Ao conseguir o direito de alterar nome e sexo no registro civil, por
meio de decisão judicial proferida no dia 13 de dezembro de 2017 pelo
Tribunal de Justiça do Estado (TJCE), a cearense passou a representar
milhares de mulheres e homens transexuais que lutam para ter reconhecida
sua verdadeira identidade.
No Ceará, a Defensoria Pública do Estado é um dos principais pontos de
apoio para transexuais que desejam solicitar à Justiça a adequação de
nome e gênero. No entanto, o baixo número de processos impetrados com o
auxílio do órgão (apenas seis em 2017) revela que a busca por
reconhecimento ainda é um desafio, seja pelo desconhecimento de um
direito previsto em lei ou pela descrença no Sistema Judiciário. A
batalha de Bruna durou três anos.
Para obter a autorização judicial, a estudante de 32 anos, que se
identifica como mulher desde a adolescência, precisou recorrer contra os
pareceres iniciais da Justiça, os quais lhe permitiram mudar apenas de
nome, não de gênero. "Dei vários documentos, provas e testemunhas,
pessoas que me conheciam desde minha fase de transição. Foi muito
demorado", lembra. Somente após a apresentação do material e de um laudo
psiquiátrico que comprovava o conflito de identidade, veio a decisão
favorável. "Foi uma luta mesmo", completa a cearense.

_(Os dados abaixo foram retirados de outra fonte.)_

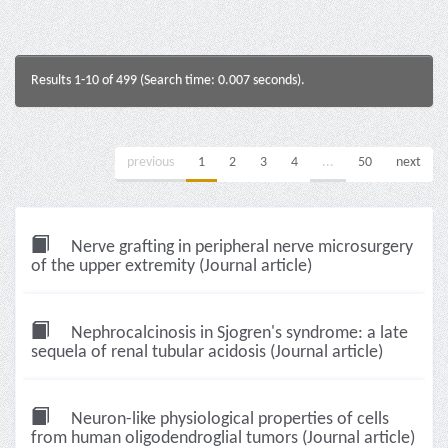
Results 1-10 of 499 (Search time: 0.007 seconds).
previous
1
2
3
4
...
50
next
Nerve grafting in peripheral nerve microsurgery
of the upper extremity (Journal article)
Nephrocalcinosis in Sjogren's syndrome: a late
sequela of renal tubular acidosis (Journal article)
Neuron-like physiological properties of cells
from human oligodendroglial tumors (Journal article)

As dificuldades e a lentidão do processo terminam por desestimular a
procura pela adequação, explica a defensora pública Francilene Gomes,
responsável pelo caso de Bruna. "As pessoas ficam desmotivadas porque é
algo novo, então elas se sentem numa aventura jurídica. Acham que vão
enfrentar uma 'via-crúcis'", destaca. "De fato, é uma situação nova, mas
o Direito já evoluiu bastante. A sociedade está sempre além e o Direito
vai se adaptando", completa.
A defensora observa, contudo, que muitos transexuais ainda desconhecem a
possibilidade de alterar os dados nos documentos de identificação, o
que inclui não só o nome, mas também o gênero. Desconhecem,
principalmente, que o direito não se restringe apenas às pessoas que já
realizaram a cirurgia de redesignação sexual. "Isso é um avanço.
Antigamente, em algumas decisões, a pessoa precisava de autorização para
mudar de sexo para poder mudar o gênero. Mas isso não é uma questão
meramente biológica, também é psicológica", diz.
Bem-estar
Para Bruna, o reconhecimento como mulher significa bem-estar
psicológico e social. "A gente passa por muito constrangimento. As
pessoas que estão do lado de fora não têm noção. Imagina você, uma
figura feminina, quando vai fazer uma consulta médica, ser chamada pelo
nome de uma pessoa e aparecer outra", recorda. A estudante lembra,
ainda, o preconceito que sofre até hoje na faculdade. "Quem respeitava
meu nome eram os professores, mas a gestão em si não respeitava", diz.
Agora, Bruna espera que seu caso sirva de motivação para outras pessoas
transexuais. "Tem muitas 'trans' que não sabem se defender, que não
sabem a quem procurar; então isso é muito importante", destaca.